Naar schatting 1,5 procent van de Nederlandse bevolking kampt in meer of mindere mate met een verzamelstoornis. Beeld Marcel van den Bergh / de Volkskrant

Naar schatting 1,5 procent van de Nederlandse bevolking kampt in meer of mindere mate met een verzamelstoornis. Beeld Marcel van den Bergh / de Volkskrant

Lullen en poetsen

Een appartement vol reclamefolders, kranten en kleding is enorm brandgevaarlijk. Maar hoe help je iemand met verzamelwoede, door te ontruimen of te praten? 

Verschenen in katern Zaterdag
4 januari 2020

‘Deze? Mogen die weg?’ Sociaal psychiatrisch verpleegkundige Gerard Oosterlaar pakt lukraak wat tijdschriften van een manshoge stapel. ‘Nee!’, reageert Richard (58) huiverig. ‘Nee die niet. Dat is Pulling World, over trekkers. Die heb ik juist verzameld.’ 

Richard, in blauwe joggingbroek en verwassen T-shirt, houdt van auto’s, vrachtwagens en motoren, maar het meest houdt hij van trekkers. Hij deelt zijn ouderlijk huis, een rijtjeshuis in een buitenwijk van Zwolle, met zijn broer, die anoniem wil blijven. De woning staat vol schaalmodellen van en tijdschriften over zijn favoriete voertuigen. In het rechterdeel van de woonkamer staan een bank en salontafel, daar omheen is een looppaadje vrij. 

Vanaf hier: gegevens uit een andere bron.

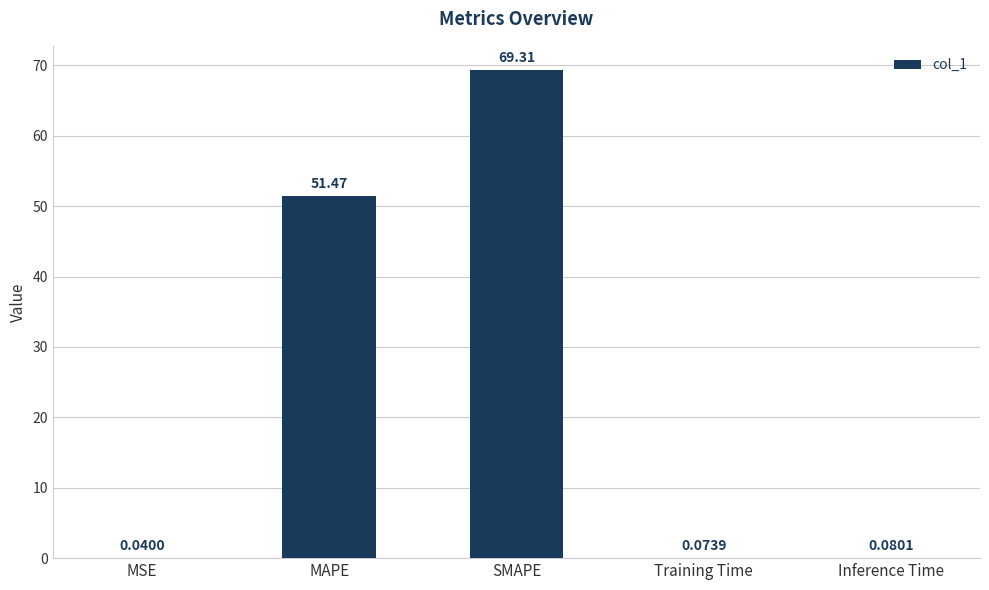

Approximately how many times larger is the value at MAPE compared to SMAPE?

0.7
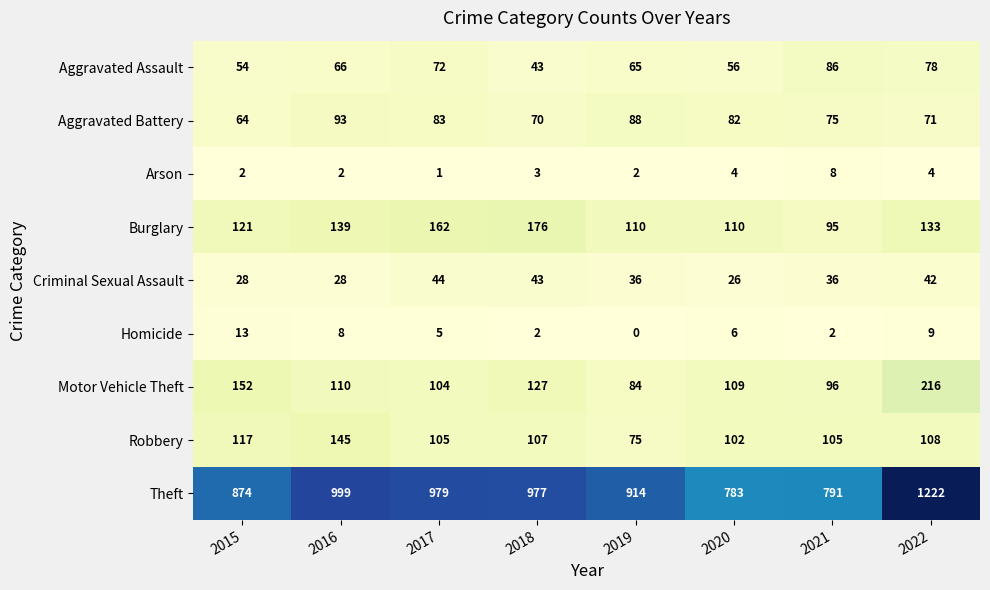

At which category is the sum across all series the highest?

2022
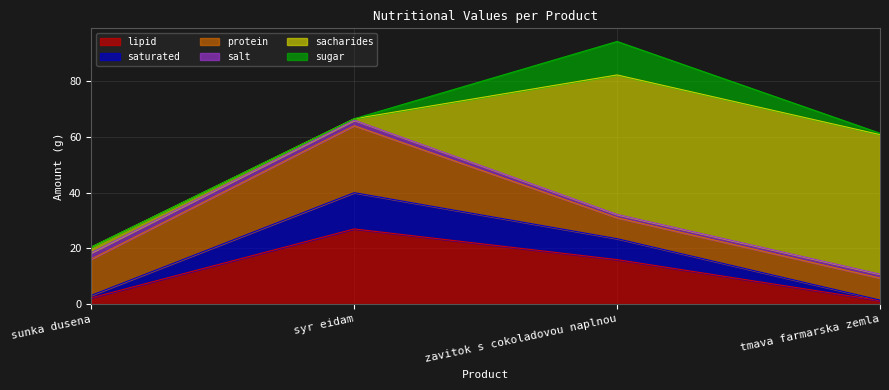

What is the total value across all series at syr eidam?

66.5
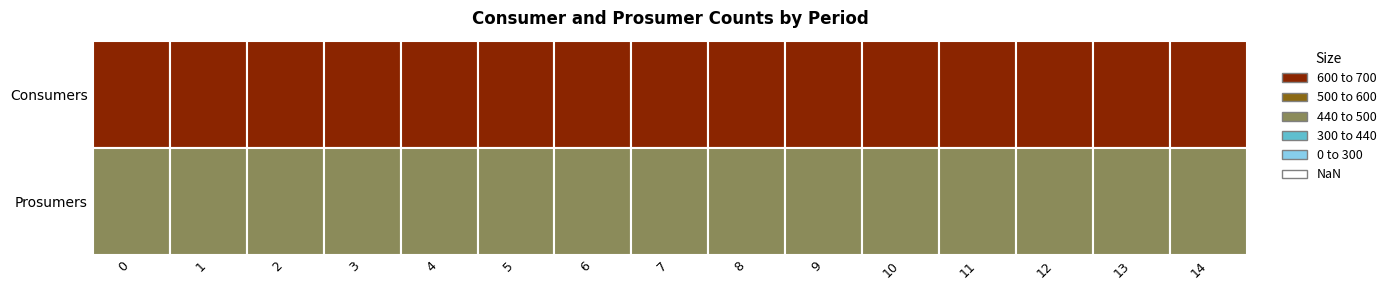

What is the minimum value for Consumers?

635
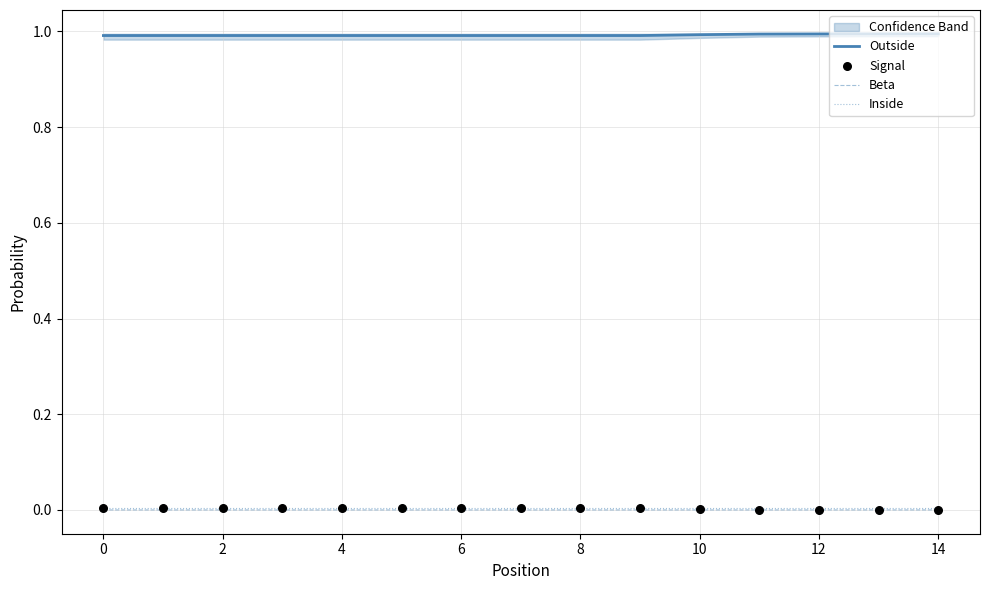

At how many categories does at least one series exceed 0?

15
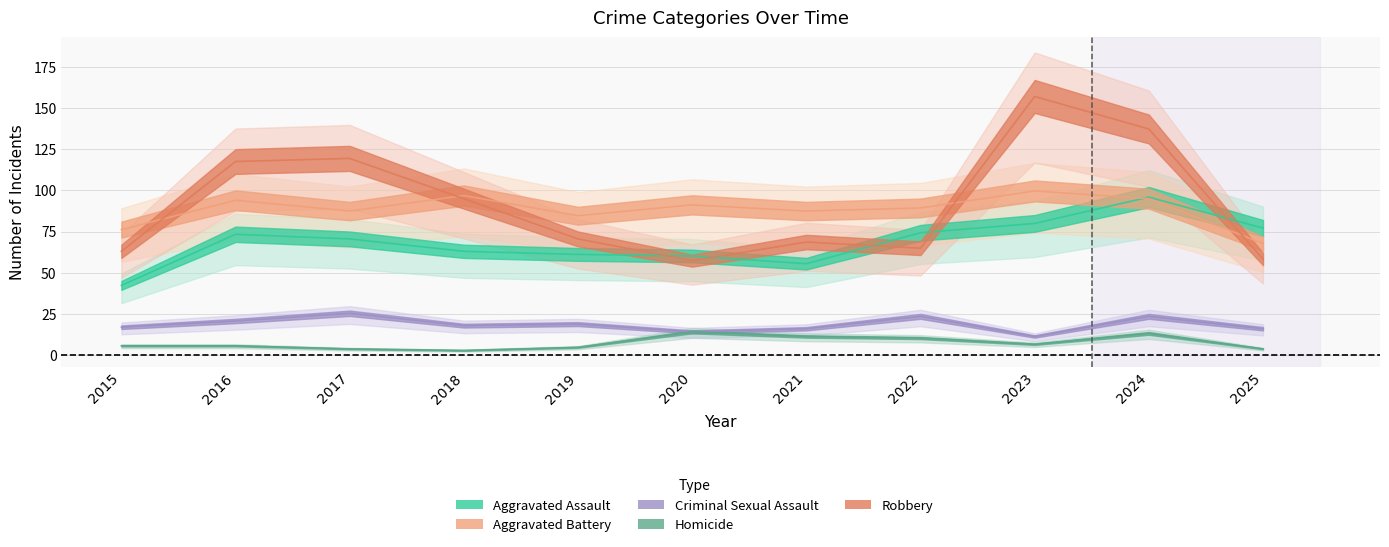

True or false: Robbery has a value of 68.6 at 2021.

True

De rest van de kamer is bedolven onder de spullen. Naast de trekker- en auto-parafernalia, ook willekeuriger voorwerpen: flessen frisdrank, rollen tape, flesjes WD-40, een voetenwarmer en kleding – een aantal identieke grijze joggingbroeken met de prijskaartjes er nog aan. ‘Die waren in de uitverkoop, dus heb ik er gelijk een paar meegenomen.’ Het ruikt bedompt, maar vies is het er niet. 

Boven zijn twee slaapkamers, beide onbegaanbaar door dozen en kratten tot vlak onder het plafond. De rechter moet Richards bed herbergen, maar dat heeft hij afgestaan aan zijn modelvoertuigen. Hij bivakkeert al een paar jaar beneden, op de bank.